Work to be completed: Your answer must be every line of the data that holds the string "depth".

___ Material supplied ___

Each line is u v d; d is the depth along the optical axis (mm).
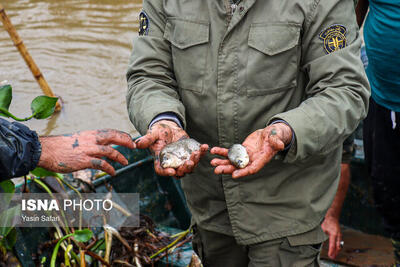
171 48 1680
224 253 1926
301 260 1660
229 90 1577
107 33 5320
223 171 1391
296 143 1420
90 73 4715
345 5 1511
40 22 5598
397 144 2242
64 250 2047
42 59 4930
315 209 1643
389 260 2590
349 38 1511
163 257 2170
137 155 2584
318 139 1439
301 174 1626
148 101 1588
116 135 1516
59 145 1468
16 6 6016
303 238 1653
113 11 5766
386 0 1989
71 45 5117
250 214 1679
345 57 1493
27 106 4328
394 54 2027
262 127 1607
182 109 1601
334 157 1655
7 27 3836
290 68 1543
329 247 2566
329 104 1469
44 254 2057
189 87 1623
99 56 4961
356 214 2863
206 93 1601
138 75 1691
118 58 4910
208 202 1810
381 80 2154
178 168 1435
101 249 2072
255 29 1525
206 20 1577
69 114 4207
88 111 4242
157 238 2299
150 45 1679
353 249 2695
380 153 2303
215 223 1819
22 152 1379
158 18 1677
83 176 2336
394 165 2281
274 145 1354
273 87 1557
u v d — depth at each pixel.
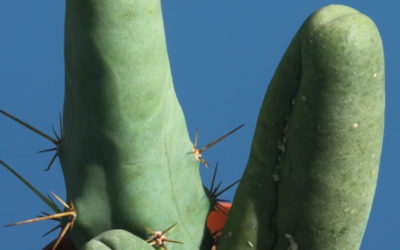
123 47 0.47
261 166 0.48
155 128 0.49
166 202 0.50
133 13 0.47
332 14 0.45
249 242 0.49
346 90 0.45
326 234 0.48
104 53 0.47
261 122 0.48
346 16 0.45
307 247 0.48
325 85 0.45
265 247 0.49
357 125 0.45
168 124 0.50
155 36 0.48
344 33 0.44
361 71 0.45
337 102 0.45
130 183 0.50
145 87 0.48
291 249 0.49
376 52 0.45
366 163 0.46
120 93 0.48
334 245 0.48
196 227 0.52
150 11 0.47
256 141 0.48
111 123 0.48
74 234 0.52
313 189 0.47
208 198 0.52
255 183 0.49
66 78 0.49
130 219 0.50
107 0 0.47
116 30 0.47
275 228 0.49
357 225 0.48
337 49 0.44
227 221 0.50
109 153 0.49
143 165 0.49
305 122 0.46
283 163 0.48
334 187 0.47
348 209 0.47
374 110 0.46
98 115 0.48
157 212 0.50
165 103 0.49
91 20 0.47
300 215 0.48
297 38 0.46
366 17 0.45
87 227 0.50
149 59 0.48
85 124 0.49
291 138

___

Exercise response:
Each line is u v d; d is the depth along the optical axis (mm).
u v d — depth at each pixel.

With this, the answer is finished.